= Directions =
Search the records for the line with "forme les traders". Output that line and each line after it, exactly, and stop at the end; omit pictures.

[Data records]

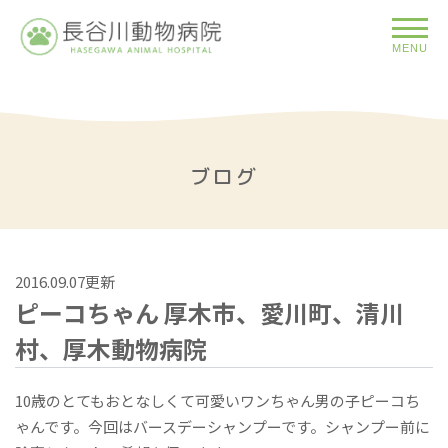
MENU
ブログ
2016.09.07更新
ピーコちゃん 厚木市、愛川町、清川
村、厚木動物病院
10歳のとてもおとなしくて可愛いワンちゃん男の子ピーコち
ゃんです。今回はバースデーシャンプーです。シャンプー前に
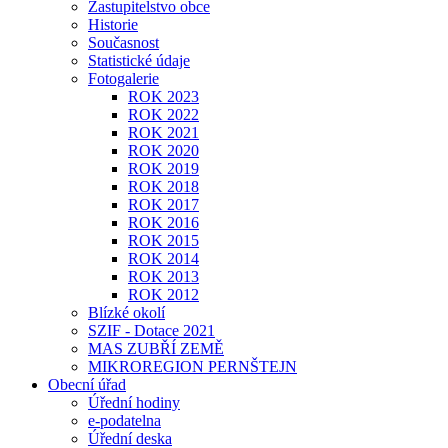
Zastupitelstvo obce
Historie
Současnost
Statistické údaje
Fotogalerie
ROK 2023
ROK 2022
ROK 2021
ROK 2020
ROK 2019
ROK 2018
ROK 2017
ROK 2016
ROK 2015
ROK 2014
ROK 2013
ROK 2012
Blízké okolí
SZIF - Dotace 2021
MAS ZUBŘÍ ZEMĚ
MIKROREGION PERNŠTEJN
Obecní úřad
Úřední hodiny
e-podatelna
Úřední deska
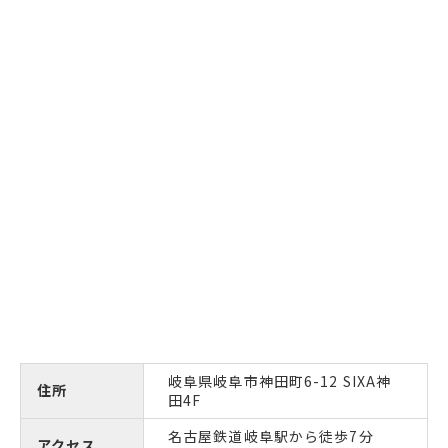
岐阜県岐阜市神田町6-12 SIXA神
住所
田4F
名古屋鉄道岐阜駅から徒歩7分
アクセス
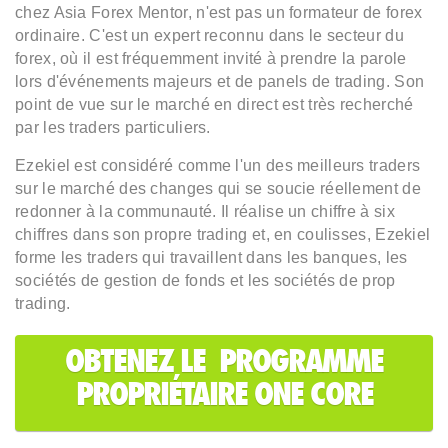
chez Asia Forex Mentor, n'est pas un formateur de forex
ordinaire. C'est un expert reconnu dans le secteur du
forex, où il est fréquemment invité à prendre la parole
lors d'événements majeurs et de panels de trading. Son
point de vue sur le marché en direct est très recherché
par les traders particuliers.
Ezekiel est considéré comme l'un des meilleurs traders
sur le marché des changes qui se soucie réellement de
redonner à la communauté. Il réalise un chiffre à six
chiffres dans son propre trading et, en coulisses, Ezekiel
forme les traders qui travaillent dans les banques, les
sociétés de gestion de fonds et les sociétés de prop
trading.
OBTENEZ LE PROGRAMME
PROPRIÉTAIRE ONE CORE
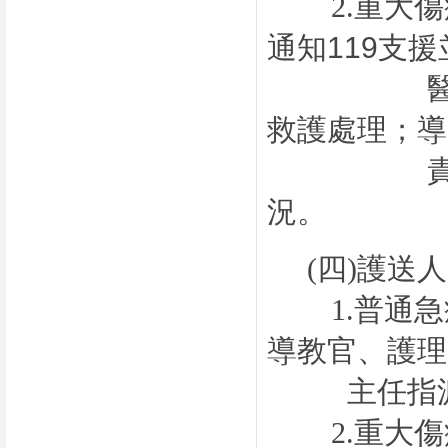
2.
重大傷
通知
119
支援
醫，並由
救護處理；導
責聯絡家
況。
(四)
護送人
1.
普通急
導教官、護理
主任指派
2.
重大傷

= Expected answer =
forme les traders qui travaillent dans les banques, les
sociétés de gestion de fonds et les sociétés de prop
trading.
OBTENEZ LE PROGRAMME
PROPRIÉTAIRE ONE CORE
2.
重大傷
通知
119
支援
醫，並由
救護處理；導
責聯絡家
況。
(四)
護送人
1.
普通急
導教官、護理
主任指派
2.
重大傷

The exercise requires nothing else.